What you have to do:
Every line of the material should be output exactly as written.

Records shown:

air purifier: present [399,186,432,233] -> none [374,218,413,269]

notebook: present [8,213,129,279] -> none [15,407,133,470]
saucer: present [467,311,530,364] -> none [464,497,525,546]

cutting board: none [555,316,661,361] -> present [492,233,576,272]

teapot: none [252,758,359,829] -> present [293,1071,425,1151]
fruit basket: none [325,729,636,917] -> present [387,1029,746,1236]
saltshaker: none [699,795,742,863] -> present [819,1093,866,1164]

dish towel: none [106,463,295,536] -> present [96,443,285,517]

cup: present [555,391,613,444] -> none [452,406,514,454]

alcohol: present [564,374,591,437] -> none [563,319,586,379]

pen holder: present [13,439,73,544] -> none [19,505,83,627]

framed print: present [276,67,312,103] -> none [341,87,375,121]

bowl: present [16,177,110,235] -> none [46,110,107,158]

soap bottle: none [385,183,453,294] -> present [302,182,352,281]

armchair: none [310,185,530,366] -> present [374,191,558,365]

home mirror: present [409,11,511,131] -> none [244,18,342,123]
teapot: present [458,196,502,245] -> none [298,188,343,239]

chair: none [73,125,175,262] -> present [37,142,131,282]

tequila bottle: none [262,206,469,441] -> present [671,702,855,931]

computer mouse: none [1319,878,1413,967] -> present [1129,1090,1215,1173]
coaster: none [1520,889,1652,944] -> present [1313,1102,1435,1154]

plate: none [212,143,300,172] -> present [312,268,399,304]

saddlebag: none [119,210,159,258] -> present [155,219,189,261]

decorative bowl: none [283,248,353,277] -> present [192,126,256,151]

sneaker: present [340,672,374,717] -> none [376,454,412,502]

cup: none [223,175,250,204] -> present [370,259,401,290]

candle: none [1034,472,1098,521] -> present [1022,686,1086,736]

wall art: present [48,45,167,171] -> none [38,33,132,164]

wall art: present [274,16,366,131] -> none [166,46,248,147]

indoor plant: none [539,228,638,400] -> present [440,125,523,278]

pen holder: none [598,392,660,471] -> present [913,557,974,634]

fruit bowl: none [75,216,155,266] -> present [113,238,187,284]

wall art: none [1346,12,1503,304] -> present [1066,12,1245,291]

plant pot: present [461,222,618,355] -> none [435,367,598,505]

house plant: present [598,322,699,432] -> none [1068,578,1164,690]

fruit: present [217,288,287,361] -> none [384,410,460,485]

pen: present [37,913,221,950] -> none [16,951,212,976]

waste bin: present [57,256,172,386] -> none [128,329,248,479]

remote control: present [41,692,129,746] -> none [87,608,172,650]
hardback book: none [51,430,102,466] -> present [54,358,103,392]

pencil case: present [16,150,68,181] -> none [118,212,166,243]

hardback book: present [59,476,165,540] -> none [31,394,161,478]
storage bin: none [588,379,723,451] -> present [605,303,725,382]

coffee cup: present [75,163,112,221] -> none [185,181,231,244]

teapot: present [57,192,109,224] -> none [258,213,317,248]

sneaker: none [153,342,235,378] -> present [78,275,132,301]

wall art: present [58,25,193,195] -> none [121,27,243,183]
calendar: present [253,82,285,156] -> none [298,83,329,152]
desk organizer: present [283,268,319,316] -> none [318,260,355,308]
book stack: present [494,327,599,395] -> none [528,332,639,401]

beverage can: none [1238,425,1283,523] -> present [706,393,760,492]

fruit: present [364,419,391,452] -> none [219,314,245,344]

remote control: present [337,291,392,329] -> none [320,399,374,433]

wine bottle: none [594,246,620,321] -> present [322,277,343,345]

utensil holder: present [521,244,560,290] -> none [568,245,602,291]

Result below:
air purifier: present [399,186,432,233] -> none [374,218,413,269]

notebook: present [8,213,129,279] -> none [15,407,133,470]
saucer: present [467,311,530,364] -> none [464,497,525,546]

cutting board: none [555,316,661,361] -> present [492,233,576,272]

teapot: none [252,758,359,829] -> present [293,1071,425,1151]
fruit basket: none [325,729,636,917] -> present [387,1029,746,1236]
saltshaker: none [699,795,742,863] -> present [819,1093,866,1164]

dish towel: none [106,463,295,536] -> present [96,443,285,517]

cup: present [555,391,613,444] -> none [452,406,514,454]

alcohol: present [564,374,591,437] -> none [563,319,586,379]

pen holder: present [13,439,73,544] -> none [19,505,83,627]

framed print: present [276,67,312,103] -> none [341,87,375,121]

bowl: present [16,177,110,235] -> none [46,110,107,158]

soap bottle: none [385,183,453,294] -> present [302,182,352,281]

armchair: none [310,185,530,366] -> present [374,191,558,365]

home mirror: present [409,11,511,131] -> none [244,18,342,123]
teapot: present [458,196,502,245] -> none [298,188,343,239]

chair: none [73,125,175,262] -> present [37,142,131,282]

tequila bottle: none [262,206,469,441] -> present [671,702,855,931]

computer mouse: none [1319,878,1413,967] -> present [1129,1090,1215,1173]
coaster: none [1520,889,1652,944] -> present [1313,1102,1435,1154]

plate: none [212,143,300,172] -> present [312,268,399,304]

saddlebag: none [119,210,159,258] -> present [155,219,189,261]

decorative bowl: none [283,248,353,277] -> present [192,126,256,151]

sneaker: present [340,672,374,717] -> none [376,454,412,502]

cup: none [223,175,250,204] -> present [370,259,401,290]

candle: none [1034,472,1098,521] -> present [1022,686,1086,736]

wall art: present [48,45,167,171] -> none [38,33,132,164]

wall art: present [274,16,366,131] -> none [166,46,248,147]

indoor plant: none [539,228,638,400] -> present [440,125,523,278]

pen holder: none [598,392,660,471] -> present [913,557,974,634]

fruit bowl: none [75,216,155,266] -> present [113,238,187,284]

wall art: none [1346,12,1503,304] -> present [1066,12,1245,291]

plant pot: present [461,222,618,355] -> none [435,367,598,505]

house plant: present [598,322,699,432] -> none [1068,578,1164,690]

fruit: present [217,288,287,361] -> none [384,410,460,485]

pen: present [37,913,221,950] -> none [16,951,212,976]

waste bin: present [57,256,172,386] -> none [128,329,248,479]

remote control: present [41,692,129,746] -> none [87,608,172,650]
hardback book: none [51,430,102,466] -> present [54,358,103,392]

pencil case: present [16,150,68,181] -> none [118,212,166,243]

hardback book: present [59,476,165,540] -> none [31,394,161,478]
storage bin: none [588,379,723,451] -> present [605,303,725,382]

coffee cup: present [75,163,112,221] -> none [185,181,231,244]

teapot: present [57,192,109,224] -> none [258,213,317,248]

sneaker: none [153,342,235,378] -> present [78,275,132,301]

wall art: present [58,25,193,195] -> none [121,27,243,183]
calendar: present [253,82,285,156] -> none [298,83,329,152]
desk organizer: present [283,268,319,316] -> none [318,260,355,308]
book stack: present [494,327,599,395] -> none [528,332,639,401]

beverage can: none [1238,425,1283,523] -> present [706,393,760,492]

fruit: present [364,419,391,452] -> none [219,314,245,344]

remote control: present [337,291,392,329] -> none [320,399,374,433]

wine bottle: none [594,246,620,321] -> present [322,277,343,345]

utensil holder: present [521,244,560,290] -> none [568,245,602,291]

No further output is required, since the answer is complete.